Your answer must hold only the lines below from the line containing "43: (680, 321, 2.44)" through the line containing "66: (549, 114, 0.28)", each reproduced exactly.

_Data to examine_
━━━━━━

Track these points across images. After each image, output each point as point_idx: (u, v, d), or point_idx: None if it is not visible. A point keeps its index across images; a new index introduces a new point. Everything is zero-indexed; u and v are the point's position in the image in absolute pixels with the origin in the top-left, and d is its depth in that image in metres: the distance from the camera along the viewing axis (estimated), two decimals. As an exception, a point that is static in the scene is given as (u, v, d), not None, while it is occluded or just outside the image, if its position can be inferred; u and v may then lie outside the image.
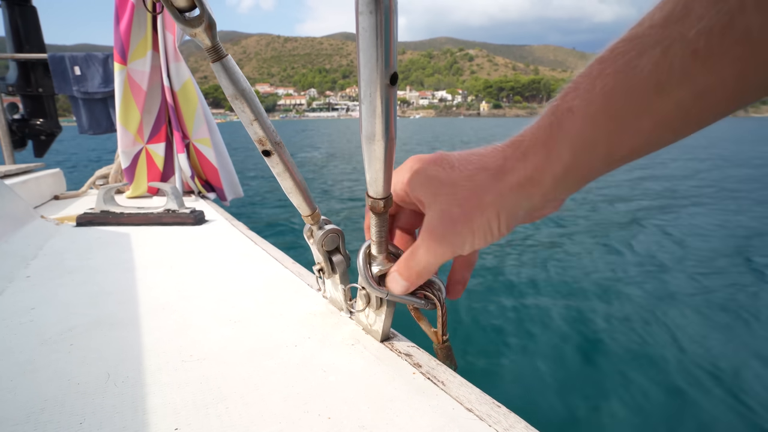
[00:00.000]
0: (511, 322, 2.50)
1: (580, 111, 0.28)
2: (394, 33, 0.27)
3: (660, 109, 0.25)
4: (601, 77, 0.27)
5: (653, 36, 0.24)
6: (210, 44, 0.37)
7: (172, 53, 1.66)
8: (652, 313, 2.56)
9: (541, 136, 0.31)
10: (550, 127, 0.30)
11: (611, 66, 0.26)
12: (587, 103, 0.28)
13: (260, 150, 0.43)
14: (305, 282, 0.74)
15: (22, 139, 2.29)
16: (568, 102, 0.29)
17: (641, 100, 0.25)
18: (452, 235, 0.36)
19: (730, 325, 2.41)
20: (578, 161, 0.29)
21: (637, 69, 0.25)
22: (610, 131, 0.27)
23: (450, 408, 0.39)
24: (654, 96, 0.25)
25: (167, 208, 1.28)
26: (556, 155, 0.30)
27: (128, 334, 0.55)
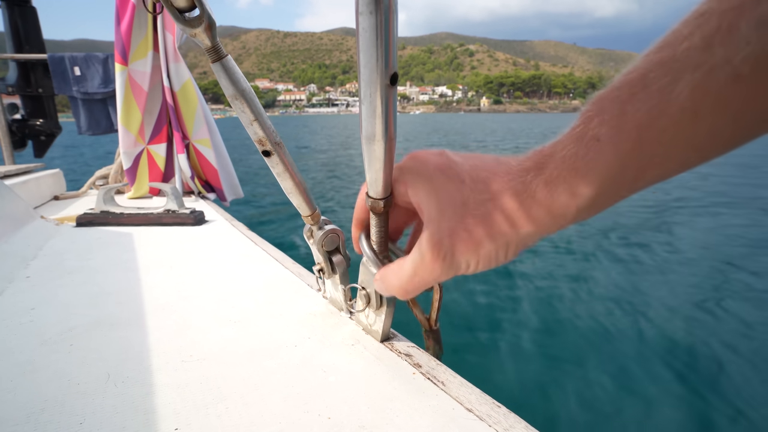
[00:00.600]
0: (512, 321, 2.50)
1: (609, 141, 0.26)
2: (394, 33, 0.27)
3: (693, 135, 0.24)
4: (632, 102, 0.25)
5: (692, 59, 0.22)
6: (210, 44, 0.37)
7: (172, 54, 1.66)
8: (658, 315, 2.56)
9: (565, 166, 0.29)
10: (575, 158, 0.28)
11: (643, 91, 0.24)
12: (616, 132, 0.26)
13: (260, 150, 0.43)
14: (305, 282, 0.74)
15: (22, 140, 2.29)
16: (593, 129, 0.27)
17: (676, 128, 0.24)
18: (458, 256, 0.33)
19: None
20: (604, 193, 0.28)
21: (672, 95, 0.23)
22: (639, 161, 0.26)
23: (450, 408, 0.39)
24: (690, 123, 0.23)
25: (167, 209, 1.28)
26: (581, 190, 0.28)
27: (128, 334, 0.55)
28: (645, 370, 2.00)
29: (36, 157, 2.36)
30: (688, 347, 2.19)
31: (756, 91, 0.21)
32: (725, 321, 2.44)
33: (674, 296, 2.80)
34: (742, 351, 2.13)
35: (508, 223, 0.31)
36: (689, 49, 0.23)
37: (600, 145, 0.26)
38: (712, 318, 2.49)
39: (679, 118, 0.23)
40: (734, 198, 5.83)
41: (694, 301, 2.72)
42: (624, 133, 0.25)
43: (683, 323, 2.43)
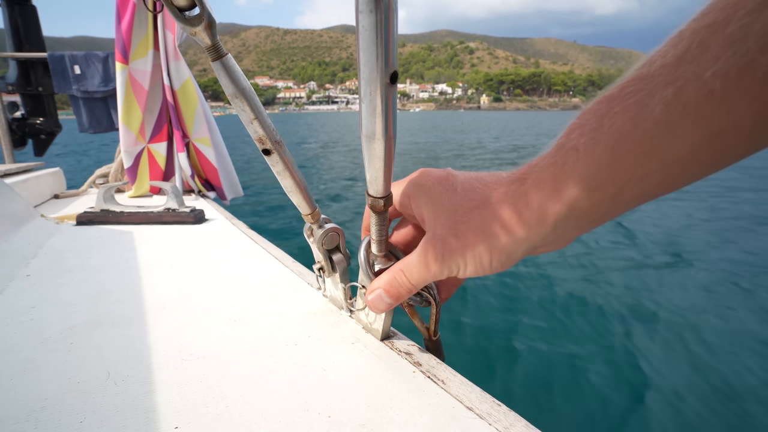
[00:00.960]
0: (512, 321, 2.50)
1: (585, 151, 0.27)
2: (394, 31, 0.27)
3: (671, 151, 0.24)
4: (609, 116, 0.26)
5: (665, 75, 0.23)
6: (210, 43, 0.37)
7: (172, 52, 1.66)
8: (658, 315, 2.56)
9: (544, 175, 0.30)
10: (554, 166, 0.29)
11: (620, 105, 0.25)
12: (593, 143, 0.27)
13: (260, 149, 0.43)
14: (305, 281, 0.74)
15: (22, 138, 2.29)
16: (573, 140, 0.28)
17: (651, 142, 0.24)
18: (448, 259, 0.36)
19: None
20: (582, 203, 0.28)
21: (647, 108, 0.24)
22: (616, 173, 0.26)
23: (450, 406, 0.40)
24: (665, 138, 0.24)
25: (167, 207, 1.28)
26: (557, 197, 0.29)
27: (128, 332, 0.55)
28: (647, 367, 2.01)
29: (36, 155, 2.36)
30: (694, 343, 2.19)
31: (730, 107, 0.22)
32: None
33: (680, 295, 2.80)
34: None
35: (488, 230, 0.33)
36: (663, 66, 0.24)
37: (577, 155, 0.27)
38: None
39: (653, 132, 0.24)
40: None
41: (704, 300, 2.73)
42: (600, 144, 0.26)
43: (686, 321, 2.44)
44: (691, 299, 2.73)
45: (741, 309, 2.57)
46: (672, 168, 0.25)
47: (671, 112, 0.23)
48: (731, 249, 3.73)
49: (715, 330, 2.33)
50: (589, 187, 0.27)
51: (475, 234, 0.34)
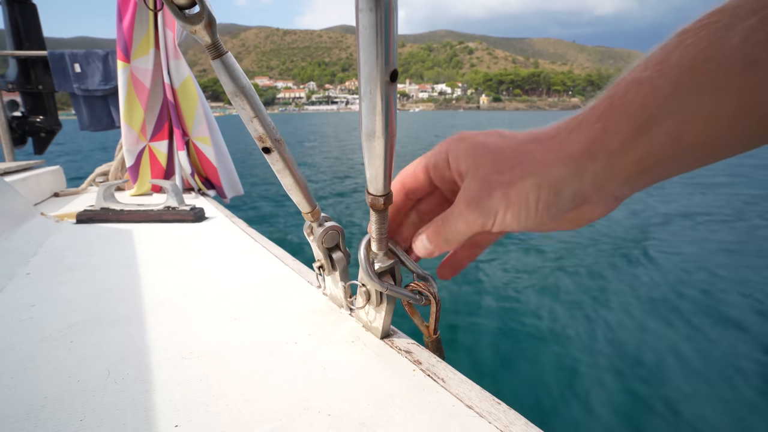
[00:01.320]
0: (512, 321, 2.50)
1: (648, 82, 0.24)
2: (394, 30, 0.27)
3: (745, 88, 0.21)
4: (680, 48, 0.23)
5: (749, 5, 0.21)
6: (210, 41, 0.36)
7: (172, 51, 1.65)
8: (656, 314, 2.56)
9: (599, 107, 0.27)
10: (612, 98, 0.27)
11: (692, 36, 0.23)
12: (658, 75, 0.24)
13: (260, 147, 0.43)
14: (305, 279, 0.74)
15: (22, 137, 2.29)
16: (635, 74, 0.26)
17: (722, 75, 0.22)
18: (487, 200, 0.33)
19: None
20: (639, 138, 0.25)
21: (723, 40, 0.21)
22: (678, 106, 0.23)
23: (450, 405, 0.40)
24: (740, 72, 0.21)
25: (167, 205, 1.28)
26: (613, 128, 0.26)
27: (128, 331, 0.55)
28: (647, 370, 2.01)
29: (36, 153, 2.36)
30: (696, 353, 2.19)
31: None
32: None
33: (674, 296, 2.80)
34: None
35: (537, 160, 0.30)
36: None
37: (639, 87, 0.25)
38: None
39: (728, 65, 0.21)
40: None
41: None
42: (666, 77, 0.24)
43: (684, 324, 2.44)
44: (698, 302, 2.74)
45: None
46: (744, 110, 0.22)
47: (750, 44, 0.20)
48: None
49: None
50: (648, 119, 0.25)
51: (522, 166, 0.31)
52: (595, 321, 2.46)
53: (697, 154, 0.25)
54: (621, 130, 0.26)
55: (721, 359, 2.05)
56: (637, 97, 0.25)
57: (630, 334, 2.30)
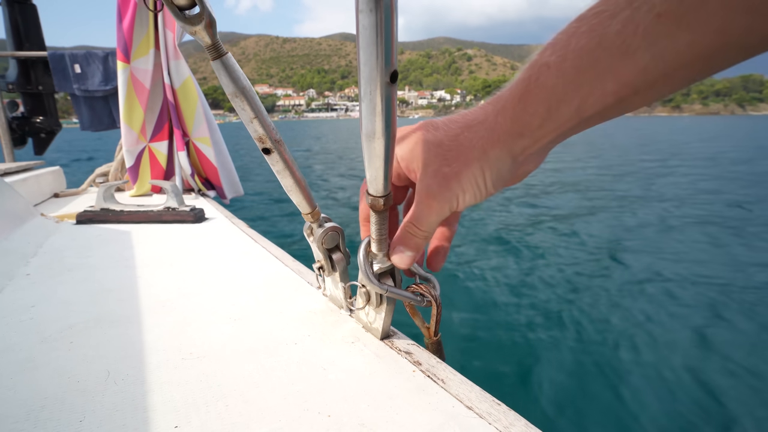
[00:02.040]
0: (512, 321, 2.50)
1: (555, 66, 0.29)
2: (394, 31, 0.27)
3: (624, 70, 0.26)
4: (576, 35, 0.28)
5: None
6: (210, 42, 0.36)
7: (172, 51, 1.65)
8: (654, 312, 2.56)
9: (518, 90, 0.32)
10: (527, 81, 0.31)
11: (586, 24, 0.27)
12: (561, 59, 0.29)
13: (260, 148, 0.43)
14: (305, 280, 0.74)
15: (22, 137, 2.29)
16: (545, 57, 0.30)
17: (607, 60, 0.26)
18: (446, 191, 0.37)
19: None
20: (552, 115, 0.30)
21: (607, 29, 0.26)
22: (579, 87, 0.28)
23: (450, 406, 0.39)
24: (619, 57, 0.26)
25: (167, 206, 1.28)
26: (531, 108, 0.31)
27: (128, 331, 0.55)
28: (647, 368, 2.01)
29: (36, 154, 2.36)
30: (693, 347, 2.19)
31: (675, 30, 0.23)
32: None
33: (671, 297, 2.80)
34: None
35: (476, 148, 0.35)
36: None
37: (549, 70, 0.30)
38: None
39: (610, 51, 0.26)
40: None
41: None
42: (567, 61, 0.28)
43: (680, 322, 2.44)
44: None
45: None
46: (626, 87, 0.27)
47: (626, 33, 0.25)
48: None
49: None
50: (558, 99, 0.30)
51: (465, 156, 0.36)
52: (596, 321, 2.46)
53: (593, 121, 0.31)
54: (538, 110, 0.31)
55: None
56: (548, 80, 0.30)
57: (629, 334, 2.30)
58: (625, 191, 6.90)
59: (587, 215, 5.23)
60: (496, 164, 0.35)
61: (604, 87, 0.27)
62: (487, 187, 0.36)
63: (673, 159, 11.93)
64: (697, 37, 0.23)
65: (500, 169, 0.35)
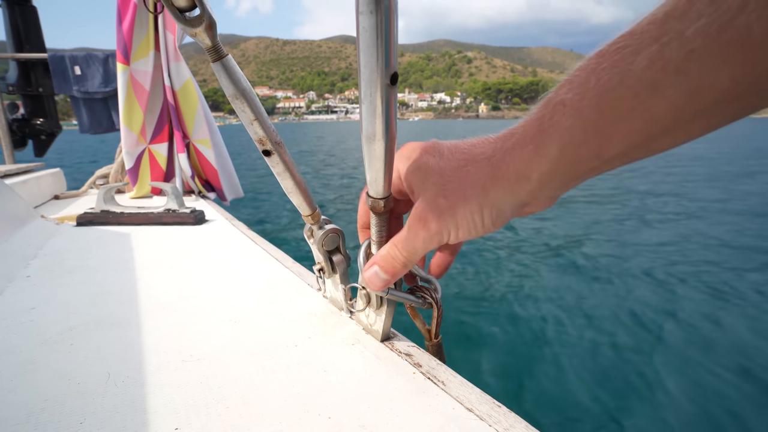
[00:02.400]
0: (513, 321, 2.50)
1: (572, 105, 0.27)
2: (394, 33, 0.27)
3: (652, 108, 0.24)
4: (596, 72, 0.26)
5: (652, 32, 0.23)
6: (210, 44, 0.37)
7: (173, 53, 1.66)
8: (654, 312, 2.56)
9: (531, 129, 0.30)
10: (541, 120, 0.29)
11: (607, 60, 0.25)
12: (579, 98, 0.27)
13: (260, 150, 0.43)
14: (305, 282, 0.74)
15: (22, 139, 2.29)
16: (561, 95, 0.28)
17: (633, 98, 0.24)
18: (438, 223, 0.35)
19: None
20: (566, 158, 0.28)
21: (632, 65, 0.24)
22: (599, 128, 0.26)
23: (450, 408, 0.39)
24: (647, 95, 0.24)
25: (167, 208, 1.28)
26: (544, 151, 0.29)
27: (128, 333, 0.55)
28: (648, 368, 2.01)
29: (36, 156, 2.36)
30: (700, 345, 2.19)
31: (708, 67, 0.22)
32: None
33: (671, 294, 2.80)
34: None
35: (477, 185, 0.33)
36: (651, 22, 0.23)
37: (565, 109, 0.27)
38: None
39: (636, 89, 0.24)
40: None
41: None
42: (586, 99, 0.26)
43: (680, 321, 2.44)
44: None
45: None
46: (653, 126, 0.25)
47: (654, 69, 0.23)
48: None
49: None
50: (575, 142, 0.27)
51: (464, 191, 0.34)
52: (596, 321, 2.46)
53: (615, 163, 0.28)
54: (550, 152, 0.29)
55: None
56: (563, 119, 0.27)
57: (629, 333, 2.30)
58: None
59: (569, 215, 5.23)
60: (496, 204, 0.33)
61: (628, 128, 0.25)
62: (485, 225, 0.34)
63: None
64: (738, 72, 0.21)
65: (501, 209, 0.33)
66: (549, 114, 0.28)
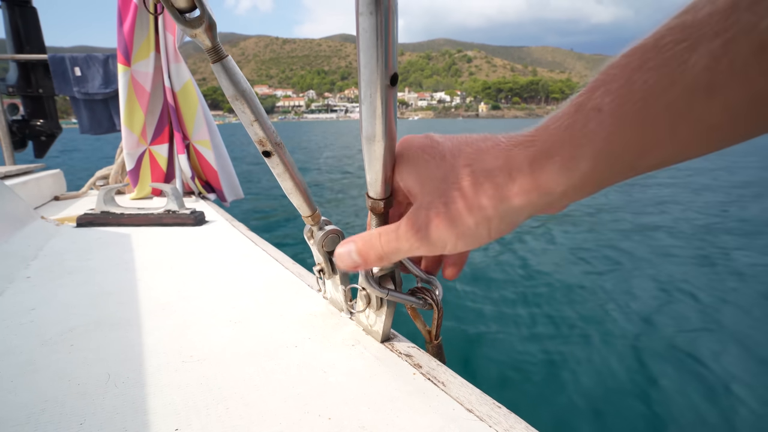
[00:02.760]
0: (513, 321, 2.50)
1: (612, 111, 0.23)
2: (394, 34, 0.27)
3: (706, 113, 0.21)
4: (642, 71, 0.22)
5: (713, 25, 0.20)
6: (210, 45, 0.37)
7: (173, 54, 1.66)
8: (654, 312, 2.56)
9: (557, 138, 0.26)
10: (571, 128, 0.25)
11: (656, 58, 0.22)
12: (621, 102, 0.23)
13: (260, 151, 0.43)
14: (305, 283, 0.74)
15: (22, 140, 2.29)
16: (596, 99, 0.24)
17: (686, 104, 0.21)
18: (435, 232, 0.32)
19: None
20: (599, 170, 0.25)
21: (687, 64, 0.20)
22: (643, 137, 0.23)
23: (450, 409, 0.39)
24: (702, 98, 0.21)
25: (167, 209, 1.28)
26: (573, 164, 0.25)
27: (128, 334, 0.55)
28: (647, 367, 2.00)
29: (36, 157, 2.36)
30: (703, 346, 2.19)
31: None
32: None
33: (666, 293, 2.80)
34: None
35: (486, 196, 0.29)
36: (711, 14, 0.20)
37: (601, 116, 0.24)
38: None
39: (691, 91, 0.21)
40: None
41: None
42: (629, 104, 0.23)
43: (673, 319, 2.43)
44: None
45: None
46: (702, 132, 0.22)
47: (715, 69, 0.20)
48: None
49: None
50: (611, 154, 0.24)
51: (470, 201, 0.30)
52: (597, 321, 2.46)
53: (647, 171, 0.25)
54: (582, 165, 0.25)
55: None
56: (600, 129, 0.24)
57: (628, 334, 2.30)
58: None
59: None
60: (509, 215, 0.29)
61: (676, 136, 0.22)
62: (491, 236, 0.31)
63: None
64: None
65: (512, 222, 0.30)
66: (581, 121, 0.25)
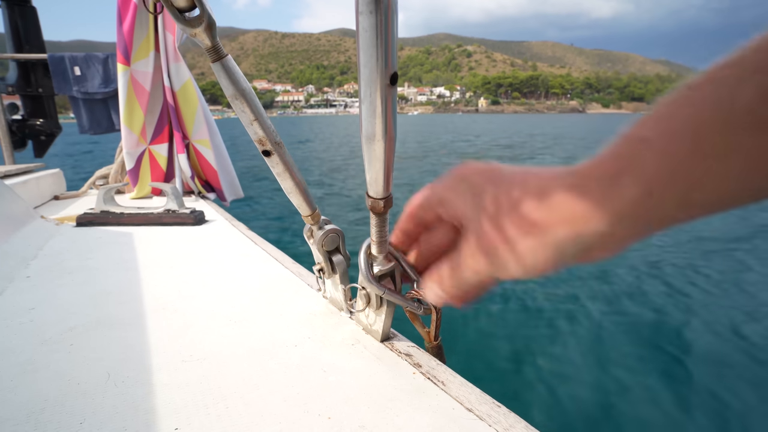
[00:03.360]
0: (513, 321, 2.50)
1: (657, 141, 0.24)
2: (393, 33, 0.27)
3: (755, 148, 0.20)
4: (688, 105, 0.23)
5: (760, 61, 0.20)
6: (210, 44, 0.37)
7: (172, 53, 1.66)
8: (652, 310, 2.56)
9: (605, 167, 0.26)
10: (618, 158, 0.26)
11: (702, 92, 0.22)
12: (668, 133, 0.23)
13: (260, 150, 0.43)
14: (305, 282, 0.74)
15: (22, 140, 2.29)
16: (644, 131, 0.25)
17: (733, 136, 0.21)
18: (493, 256, 0.32)
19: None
20: (645, 201, 0.25)
21: (734, 98, 0.20)
22: (690, 170, 0.23)
23: (450, 408, 0.39)
24: (751, 133, 0.20)
25: (167, 209, 1.28)
26: (617, 192, 0.25)
27: (128, 334, 0.55)
28: (647, 367, 2.01)
29: (36, 156, 2.36)
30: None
31: None
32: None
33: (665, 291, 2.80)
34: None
35: (542, 221, 0.29)
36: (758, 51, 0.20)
37: (648, 146, 0.24)
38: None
39: (738, 126, 0.21)
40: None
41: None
42: (676, 135, 0.23)
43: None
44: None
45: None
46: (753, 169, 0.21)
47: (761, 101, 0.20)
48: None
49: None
50: (659, 185, 0.24)
51: (524, 226, 0.30)
52: (597, 322, 2.46)
53: (705, 211, 0.25)
54: (626, 194, 0.25)
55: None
56: (646, 158, 0.24)
57: (630, 334, 2.30)
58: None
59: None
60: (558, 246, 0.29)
61: (726, 168, 0.22)
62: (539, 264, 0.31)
63: None
64: None
65: (562, 251, 0.30)
66: (629, 152, 0.25)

━━━━━━

_Problem solution_
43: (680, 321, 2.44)
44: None
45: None
46: (653, 126, 0.25)
47: (654, 69, 0.23)
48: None
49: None
50: (575, 142, 0.27)
51: (464, 191, 0.34)
52: (596, 321, 2.46)
53: (615, 163, 0.28)
54: (550, 152, 0.29)
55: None
56: (563, 119, 0.27)
57: (629, 333, 2.30)
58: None
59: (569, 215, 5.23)
60: (496, 204, 0.33)
61: (628, 128, 0.25)
62: (485, 225, 0.34)
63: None
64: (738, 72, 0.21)
65: (501, 209, 0.33)
66: (549, 114, 0.28)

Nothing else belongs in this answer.